Three of the six Republican presidential candidates who gathered for a forum in a Des Moines church on Saturday choked back their emotions after the moderator pressed them to “bare their soul” to the audience. Rick Perry patted Herman Cain’s shoulder as Cain talked about being diagnosed with stage four cancer.
“I will never forget, before my wife and I were about to get in the car I said, ‘I can do this.’ She said, ‘We can do this,'” Cain said, his voice breaking.
Perry responded with an “Amen” and the crowd applauded.
Rick Santorum spoke about his own failings as a father toward his baby daughter who suffers from a rare disorder.
“I decided that the best thing I could do was to treat her differently, to not love her because it wouldn’t hurt as much if I lost her,” Santorum said, adding he then prayed his daughter would live.
Newt Gingrich nearly wept while talking about a baby who had survived surgery to repair a rare heart defect, only to undergo surgery after surgery for the next six years to remove brain tumors.
“You look at that and you say to yourself, ‘All right, do I want some bureaucracy deciding that on a percentage basis this is not worth the investment?” Gingrich said, sniffling, before continuing: “Or do I want a country that cares about every life of that depth? That is what next year’s all about.”
Perry again offered an “Amen” as an affirmation.
About 3000 people were gathered in the evangelical Christian church in Des Moines to watch the forum in person. Perry talked openly about his faith and at one point vowed to cut foreign aid to China.
“The idea that we are sending billions of dollars to China who are aborting 35,000 children a day is immoral and wrong and has to stop,” Perry said.
Michele Bachmann talked about her conversion experience at the age of 16. “And that’s when I got on my knees, admitted I was a sinner. I gave my heart to Jesus Christ and I recognize that my actions just aren’t about this world. I’ll have to answer to God in the next world,” Bachmann said. “That’s a part, I think, of being president. When you take that oath, we’re answerable to God for the decisions that we make.”

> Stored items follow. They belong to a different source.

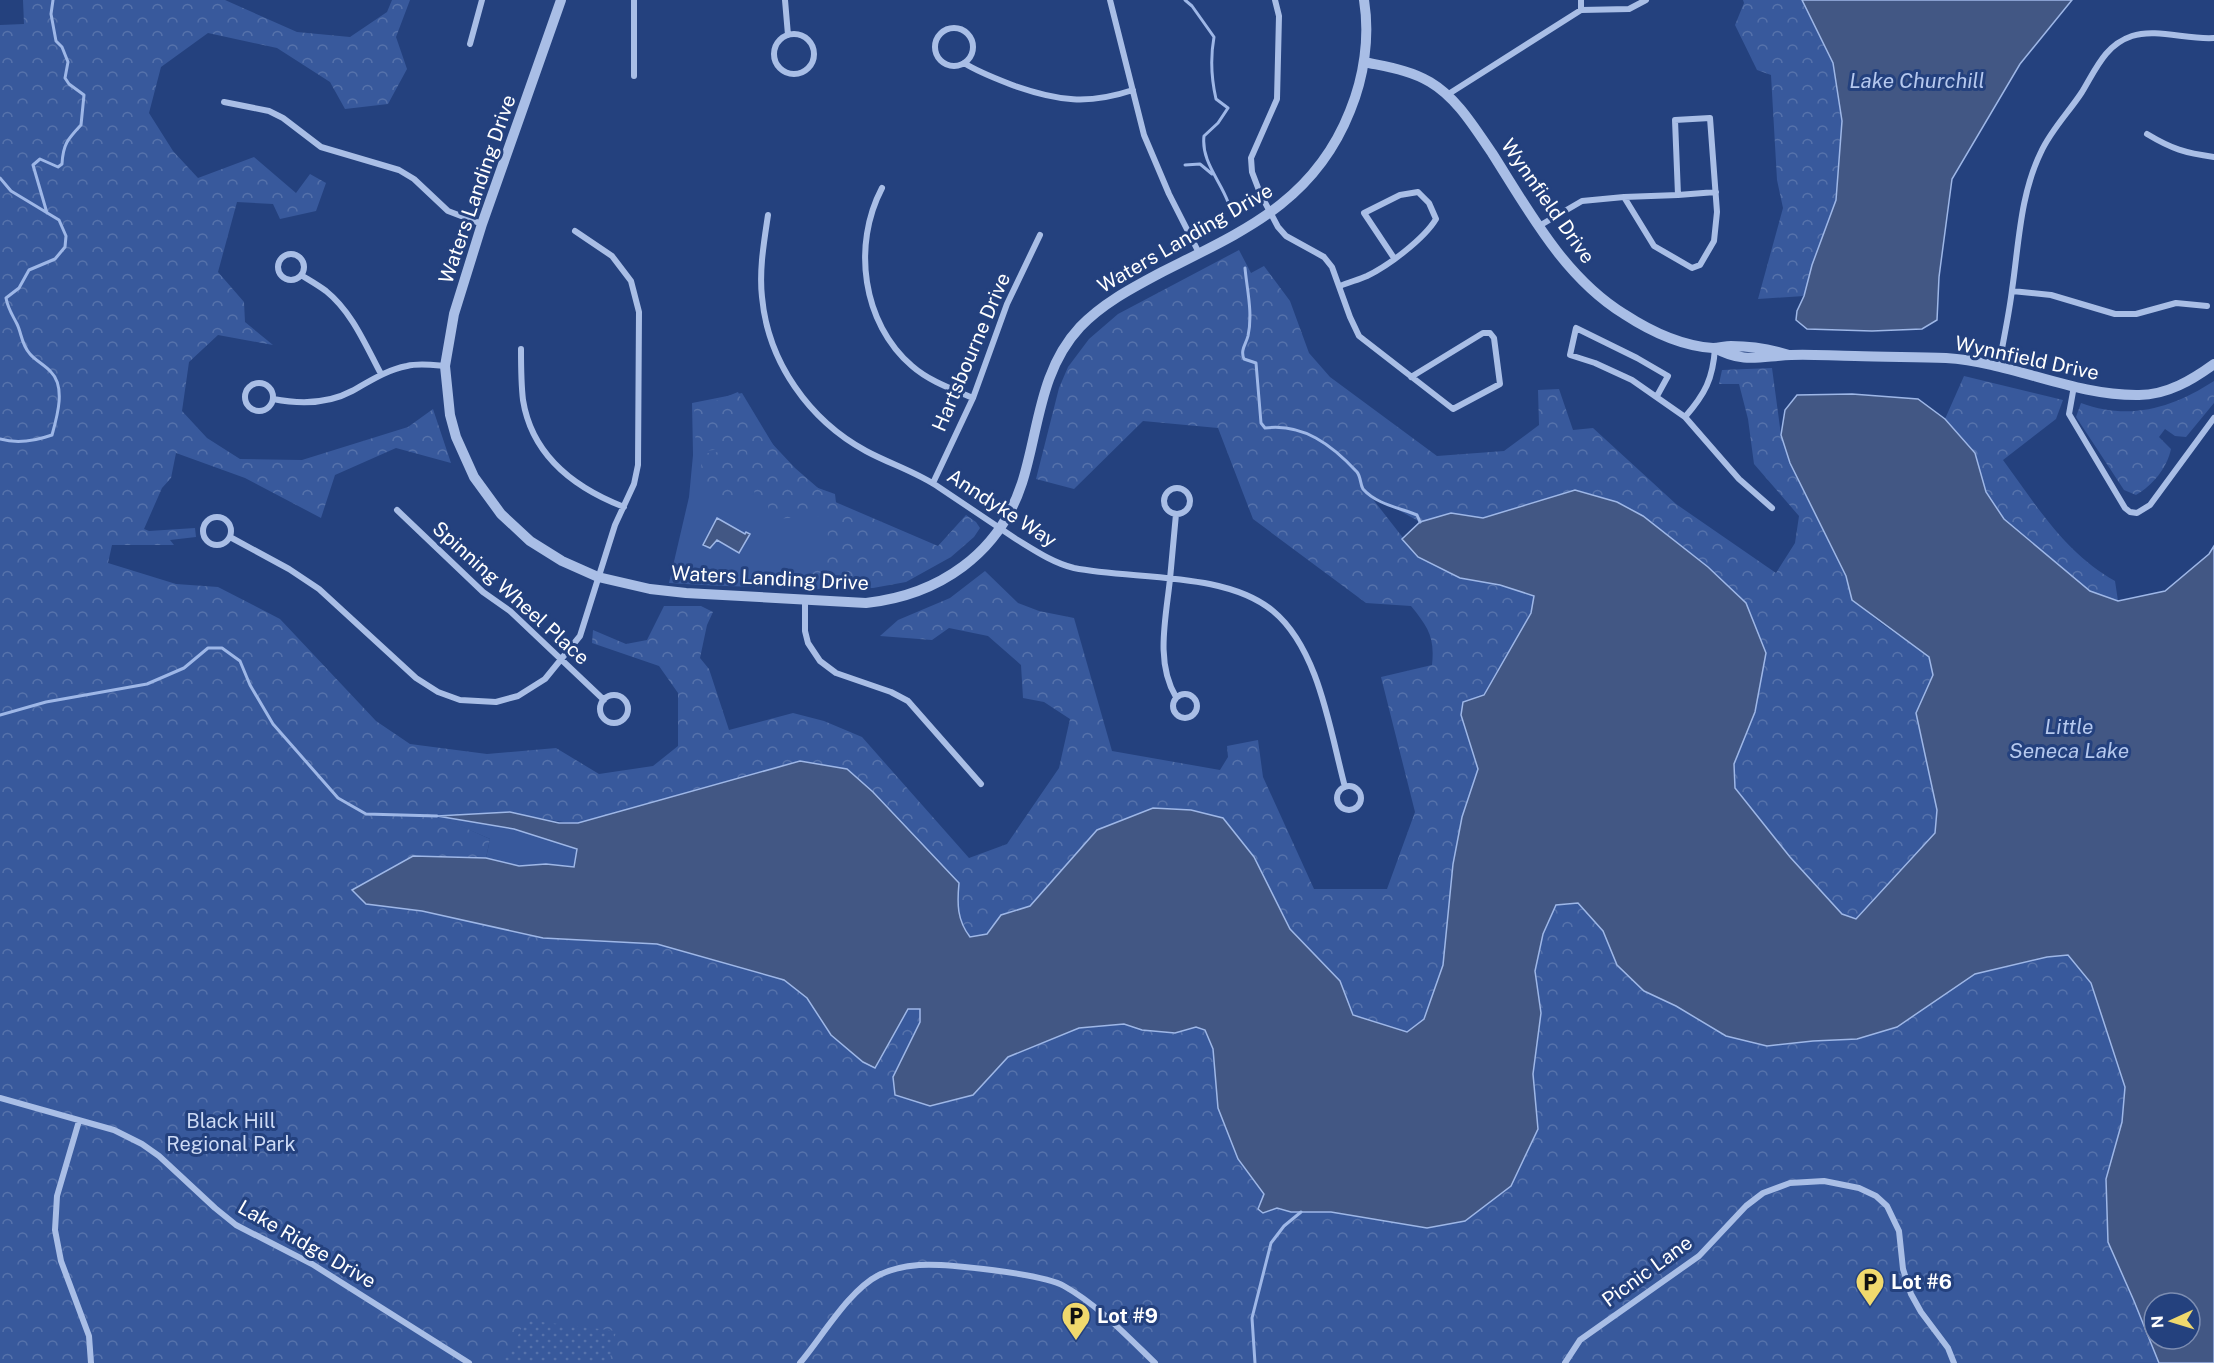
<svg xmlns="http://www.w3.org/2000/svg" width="2214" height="1363" font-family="'Public Sans',sans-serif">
<defs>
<pattern id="forest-crowns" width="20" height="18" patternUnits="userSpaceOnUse" patternTransform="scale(1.5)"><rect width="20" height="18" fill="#38599c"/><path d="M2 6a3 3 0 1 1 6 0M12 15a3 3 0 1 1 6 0" fill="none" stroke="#5672ab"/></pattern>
<pattern id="garden-dots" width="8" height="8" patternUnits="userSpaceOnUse" patternTransform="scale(1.5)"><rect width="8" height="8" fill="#38599c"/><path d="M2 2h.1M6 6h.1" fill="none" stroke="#5672ab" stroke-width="1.8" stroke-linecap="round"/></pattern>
</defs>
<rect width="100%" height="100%" fill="#24417e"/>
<path fill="#38599c" d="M742,393L780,456L807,484L835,494L846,584C787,589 729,587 669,583L689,497L693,455L692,403Z
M437,816L514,829L578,849L574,867L546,864L519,866L486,858L490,839Z"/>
<path fill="url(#forest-crowns)" d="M23,0H225L297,32L350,37L387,12L392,0H410L396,37L407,69L388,104L345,109L330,82L277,48L208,33L161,67L149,113L173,151L198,178L254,157L296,193L310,174L326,183L316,211L280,219L273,204L237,202L218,272L244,302L245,322L273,345L218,335L189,362L182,411L207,438L240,459L302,460L408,427L433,409L451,463L396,448L335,475L321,518L245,478L176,453L171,478L162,488L144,529L149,531L195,528L196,537L170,540L174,545H112L108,563L176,584L218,587L280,619L376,721L410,744L487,754L556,748L599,774L653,766L678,746V693L659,666L592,643L593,630L626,644L647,640L664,606H701L713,612L707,625L700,658L709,669L729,730L793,713L824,721L862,737L969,858L1007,844L1059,768L1070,719L1044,702L1023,698L1021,665L988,636L949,628L932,640L880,636L898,620L950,598L985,571L1018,603L1039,611L1074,618L1112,751L1220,770L1228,757L1227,746L1258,740L1263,777L1314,889H1387L1415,812L1381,677L1432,665C1435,637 1428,627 1411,606L1366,603L1253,519L1218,428L1143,421L1074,489L1036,479L1059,388L1068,367L1089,339L1118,314L1239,250L1251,273L1264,266L1290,301L1309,353L1330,377L1437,456L1504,451L1539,425L1538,390L1559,389L1573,430L1593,428L1676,504L1776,573L1795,543L1799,516L1754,464L1748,419L1739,384H1719L1722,370L1772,368L1781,435L1846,576L1852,600L1882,624L1929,656L1934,675L1916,713L1937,810L1935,833L1856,919L1842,914L1827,898L1818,894L1735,788L1734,764L1755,712L1708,567L1643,516L1617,502L1576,490L1483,518L1451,513L1420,522L1368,493L1418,557L1534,595L1531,613L1484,695L1461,715L1478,769L1462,817L1453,864L1443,965L1424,1019L1407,1032L1353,1015L1340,981L1290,929L1270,889L1249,857L1153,808L1097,830L1030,907L1001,915L987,934L970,937L961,922L799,761L578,823C558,823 542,817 523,816C495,813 467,815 439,816L490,839L486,858L413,856L395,867L366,904L422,911L543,938L657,944L784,980L807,998L831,1035L875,1067L908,1009H921L920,1022L893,1077L994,1073L1008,1057L1079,1028L1124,1024L1142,1030L1175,1033L1196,1027L1205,1029L1213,1049L1218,1108L1238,1159L1264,1194L1258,1209L1264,1213L1277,1208L1291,1212H1331L1427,1228L1465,1221L1511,1186L1538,1130L1533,1074L1541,1013L1535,972L1543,934L1556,905L1578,903L1603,931L1617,965L1644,991L1676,1006L1813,1041L1857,1039L1880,1032L1923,1009L1975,974L2047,957L2068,955L2091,983L2125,1087L2122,1122L2106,1179L2108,1242L2134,1301L2159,1363H0V25L24,24Z
M1743,0H1802L1833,63L1842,121L1836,200L1812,265L1804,296L1758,299L1783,208L1777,180L1771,75L1757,70L1735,25L1744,3Z
M1964,376L2063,400L2056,419L2003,460C2036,505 2065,553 2115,581L2118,601L2090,591L2004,519L1986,492L1975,453L1945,419Z
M2214,381V403L2186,437L2175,436L2165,429L2159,437L2171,449C2167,468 2153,485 2136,495L2124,490L2076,417L2081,403C2130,421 2172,408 2214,381Z
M738,392L753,423L795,468L833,501L938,546L966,515L976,522L980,528L974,537L951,557L906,582L873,588L814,589C810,582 811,567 817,560C820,556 826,556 829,551L826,517H818L816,510L803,512L791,518L770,519L768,505L756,506L749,446L696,452L694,405L708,404Z
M747,449L752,496L705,501L700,454Z"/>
<path fill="url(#garden-dots)" d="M525,1320L616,1331L609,1363H494L509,1356Z"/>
<path fill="#425784" stroke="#9eb7e7" stroke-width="1.5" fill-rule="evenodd" d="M1802,0H2072L2020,64L1952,179L1939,277L1937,320L1922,329L1872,331L1807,329L1796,320L1797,311L1804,296L1812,265L1836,200L1842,121L1833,63Z
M1852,394L1918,399L1945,419L1975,453L1986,492L2004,519L2090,591L2118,601L2165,591L2209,554L2214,546V1363H2159L2134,1301L2108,1242L2106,1179L2122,1122L2125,1087L2091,983L2068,955L2047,957L1975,974L1897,1027L1857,1039L1813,1041L1767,1046L1726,1036L1676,1006L1644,991L1617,965L1603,931L1578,903L1556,905L1543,934L1535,971L1541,1013L1533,1074L1538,1129L1511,1186L1465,1221L1427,1228L1331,1212H1291L1277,1208L1263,1213L1258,1209L1264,1194L1238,1159L1218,1108L1213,1049L1205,1030L1196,1027L1175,1033L1142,1030L1124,1024L1079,1028L1008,1057L973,1095L930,1106L895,1095L893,1077L920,1022V1009H908L875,1068L863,1062L831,1035L807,998L784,980L657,944L543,938L422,911L366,904L352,890L413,856L486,858L519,866L546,864L574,867L577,849L514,829L437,816L510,812L559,823H578L800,761L847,769L873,792L959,883C957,904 957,920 970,937L987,934L1001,915L1030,906L1097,830L1153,808L1191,810L1223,818L1254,857L1290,929L1340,981L1353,1015L1407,1032L1424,1019L1443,965L1453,864L1462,817L1478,769L1461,715L1463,702L1484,695L1531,613L1534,596L1500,585L1460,578L1418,557L1402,539L1420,522L1451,513L1483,518L1575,490L1617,502L1643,516L1708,567L1746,603L1766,653L1755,712L1734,764L1735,788L1790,857L1842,914L1856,919L1935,833L1937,810L1916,713L1933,675L1929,657L1852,600L1846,576L1790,463L1781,435L1785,410L1797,395ZM2154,1303H2190V1339H2154Z
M717,518L745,534L746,532L750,534L739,553L717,540L710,548L703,545Z"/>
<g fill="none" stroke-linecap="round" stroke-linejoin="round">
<path stroke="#9eb7e7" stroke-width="3" d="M1185,0L1192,6L1214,37C1210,59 1211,77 1216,99L1228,108L1218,123L1204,136C1201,161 1220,180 1228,202
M1185,165L1200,164L1212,174
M0,178L11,191L59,220L66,236L65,247L55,259L29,270L19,288L6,298C8,309 12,314 17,324C22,334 21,344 30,354C36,361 45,365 51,372C66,387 57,417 52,435C35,441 18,444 0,439
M47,213L33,165L40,159L58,167L62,164C63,144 68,139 81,125L84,95L69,84L65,78L68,62L62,47L56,41L51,14L53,0
M1245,268C1247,290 1253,313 1248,336C1246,344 1240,350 1244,359L1256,363L1261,423L1265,428C1303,423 1332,445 1357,472C1361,477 1360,484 1363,489C1376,504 1400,508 1417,515L1420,522
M0,715L46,702L147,684L184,668L208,648H222L240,661L250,685L273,724L338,798L366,814L437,816
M1255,1363L1252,1318L1271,1243L1284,1226L1301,1212"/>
<path stroke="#a9bee6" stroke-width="6" d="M634,0V76
M785,0L788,35
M1110,0L1144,135L1169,194L1199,253
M1275,0L1279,16L1277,99L1251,158L1252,172L1260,193L1278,227L1286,236L1324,257L1332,267L1350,317L1359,336L1453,409L1500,384L1494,338L1490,333H1483L1411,377
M1581,10V0
M935 47a19 19 0 1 1 38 0a19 19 0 1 1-38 0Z
M774 54a20 20 0 1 1 40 0a20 20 0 1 1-40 0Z
M470,44L482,0
M964,63C980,73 997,79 1015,86C1058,101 1088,105 1133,90
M1447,95L1581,10L1629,9L1646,0
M224,102L269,111L283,118L321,147L399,170L414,179L448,211L482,224
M2147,134C2172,149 2185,153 2214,157
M882,188C852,245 862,323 912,366C929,381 952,389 973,398
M1678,195L1716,192
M768,215C764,242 759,270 762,297C768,362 809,420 866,451C890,464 917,472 940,488C965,505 991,522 1016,539C1034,550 1053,563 1074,568C1133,580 1225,571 1273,611C1319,649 1330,731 1345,787
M1539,226L1582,201L1624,197L1654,246L1692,268L1700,265L1714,241L1717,212L1710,118L1675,120L1678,195L1624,197
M278 267a13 13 0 1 1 26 0a13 13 0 1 1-26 0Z
M301,275C309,280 318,285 326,291C352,312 365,344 381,374
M1340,286C1349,282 1358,280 1367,276C1388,266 1424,239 1436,219L1429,203L1418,192L1400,195L1364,213L1394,258
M2012,291L2051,295L2115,314H2136L2176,303L2207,306
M521,349C521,366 521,383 523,400C532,456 575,488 624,507
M1999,366C2003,341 2009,315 2012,290C2019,243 2020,195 2041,152C2051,130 2069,112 2082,92C2096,69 2105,45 2132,36C2156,28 2188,40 2214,38
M245 397a14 14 0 1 1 28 0a14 14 0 1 1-28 0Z
M2074,386L2069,414L2125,508L2130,512L2137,513L2150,505L2214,418
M1657,396L1668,376L1637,358L1576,328L1570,355L1595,363L1632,380L1685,417L1739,479L1772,508
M273,399C299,404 328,404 352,391C370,381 386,370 407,366C419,363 433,365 445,366
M1685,417C1705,394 1713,379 1715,348
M933,483L973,398L1007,304L1040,235
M1164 501a13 13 0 1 1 26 0a13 13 0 1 1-26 0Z
M397,510L483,592L510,611L604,700
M1176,514C1174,536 1172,557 1170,579C1166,618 1155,662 1176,697
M203 531a14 14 0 1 1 28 0a14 14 0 1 1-28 0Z
M230,537L289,569L319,589L416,678L438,692L460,700L496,702L518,696L545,679L580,636L615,525L634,484L638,465L639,312L631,281L612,256L575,231
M805,601V631L808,643L820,661L836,673L891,692L908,701L981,784
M1173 706a12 12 0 1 1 24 0a12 12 0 1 1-24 0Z
M600 709a14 14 0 1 1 28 0a14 14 0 1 1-28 0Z
M1337 798a12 12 0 1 1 24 0a12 12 0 1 1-24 0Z
M0,1098L114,1130L142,1144L159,1156L215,1208L236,1225L312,1264L469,1363
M79,1121L57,1196L55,1230L61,1261L89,1336L91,1363
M800,1363C822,1337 849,1290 879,1275C891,1269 906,1266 919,1265C945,1263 1044,1274 1064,1286C1098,1305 1127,1336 1155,1363
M1565,1363L1580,1340L1699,1256L1746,1206L1763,1193L1790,1183L1824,1181L1859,1188L1876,1196L1887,1206L1899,1231L1903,1269L1911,1294L1921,1312L1948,1348L1954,1363"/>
<path stroke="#a9bee6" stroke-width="10" d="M561,0L482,224L454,314L445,366L450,415L456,437L474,477L501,514L530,541L562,561L598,577L650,589L686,593L866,603C939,595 999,554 1022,483C1039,430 1039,371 1080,327C1103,303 1132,288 1162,272C1243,231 1314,202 1350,111C1364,77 1370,37 1364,0
M1364,62C1387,67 1410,70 1430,82C1457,98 1474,127 1492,153C1529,211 1564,277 1624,314C1650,331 1681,346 1713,348C1719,348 1725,346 1731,346C1750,346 1770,349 1789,355
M1715,348C1744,364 1761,356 1791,355C1812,354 1833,356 1855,356C1885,357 1916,357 1946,358C2012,362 2073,396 2139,395C2167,395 2192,380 2214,364"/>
</g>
<defs>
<g id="parking-pin" transform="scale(1.5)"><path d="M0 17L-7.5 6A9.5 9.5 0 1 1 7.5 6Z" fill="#f0d96d" stroke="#24417e"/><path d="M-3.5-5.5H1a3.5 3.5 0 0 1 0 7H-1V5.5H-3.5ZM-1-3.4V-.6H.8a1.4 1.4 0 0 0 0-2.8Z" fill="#111"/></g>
</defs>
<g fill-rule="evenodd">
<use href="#parking-pin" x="1870" y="1282"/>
<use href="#parking-pin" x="1076" y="1316"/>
</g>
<g text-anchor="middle" stroke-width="6" stroke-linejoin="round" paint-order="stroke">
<g font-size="20" fill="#fff" stroke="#24417e">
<text transform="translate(477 189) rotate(-71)" y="7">Waters Landing Drive</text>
<text transform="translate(1548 201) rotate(55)" y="7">Wynnfield Drive</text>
<text transform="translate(1185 238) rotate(-30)" y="7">Waters Landing Drive</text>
<text transform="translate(971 352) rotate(-67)" y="7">Hartsbourne Drive</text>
<text transform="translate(2027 358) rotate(12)" y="7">Wynnfield Drive</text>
<text transform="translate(1002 508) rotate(33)" y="7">Anndyke Way</text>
<text transform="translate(770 578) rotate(3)" y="7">Waters Landing Drive</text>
<text transform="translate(511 593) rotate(42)" y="7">Spinning Wheel Place</text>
<text transform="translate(307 1244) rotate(30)" y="7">Lake Ridge Drive</text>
<text transform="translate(1647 1271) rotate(-36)" y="7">Picnic Lane</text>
</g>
<g font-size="20" fill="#cddaf5" stroke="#24417e">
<text x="231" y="1128">Black Hill<tspan x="231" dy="23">Regional Park</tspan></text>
</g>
<g font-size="20" font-weight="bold" fill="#fff" stroke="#24417e" text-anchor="start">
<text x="1891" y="1289">Lot #6</text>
<text x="1097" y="1323">Lot #9</text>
</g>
<g font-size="21" font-style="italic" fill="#b5c8ee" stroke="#24417e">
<text x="1917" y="88">Lake Churchill</text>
<text x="2069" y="734">Little<tspan x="2069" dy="24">Seneca Lake</tspan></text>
</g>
</g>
<g transform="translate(2172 1321) rotate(266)"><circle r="28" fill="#24417e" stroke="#7c8db2" stroke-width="1.5"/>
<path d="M0-4.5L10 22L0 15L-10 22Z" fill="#f0d96d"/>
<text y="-9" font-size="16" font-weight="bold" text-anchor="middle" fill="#ffffff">N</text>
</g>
</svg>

Ron Paul joked that he’s proudest of being a medical doctor, because doctors are much better liked than politicians.
“There’s nothing more marvelous in medicine than sharing new life and having delivered thousands of babies,” Paul said. “And this is a very joyous profession.”
Audience members like Kevin Butters of Ankeny say they liked the discussion, but it didn’t get them closer to deciding which candidate to support in the Caucuses.
“I like Newt just because he seems to know a lot. He’s a very intelligent guy. He comes off really well,” Butters said. “But then I also like Bachmann and Santorum only because they seem to be (willing to say), ‘This is where I am, whether you like this or not. This is exactly who I am and what I’m going to be.'”
Karen Bode of Ankeny had hoped to learn more about the candidates.
“But also to say, ‘Oh, o.k. This one hits really right exactly what I believe and I didn’t get that,'” Bode said. “I probably became a bit more confused.”
Jack Ferguson of Newton seems to have narrowed his choices down to three.
“I like Ron Paul or Newt Gingrich,” Ferguson said after the forum. “But I’m afraid of a politician and so therefore, too, I might be looking at Cain because he’s not a politician.”
Clayton Bretey of Atlantic said he may be closer to choosing a candidate.
“They were all good. I was impressed with all of them,” Bretey said. “If any of them gets in, I think we’ll be all right.”
Mitt Romney was invited but did not attend. None of his rivals mentioned him, although the moderator joked about Romney’s absence — and Gingrich quickly criticized him for doing so. The event was organized by The Family Leader and was a fundraiser for the organization.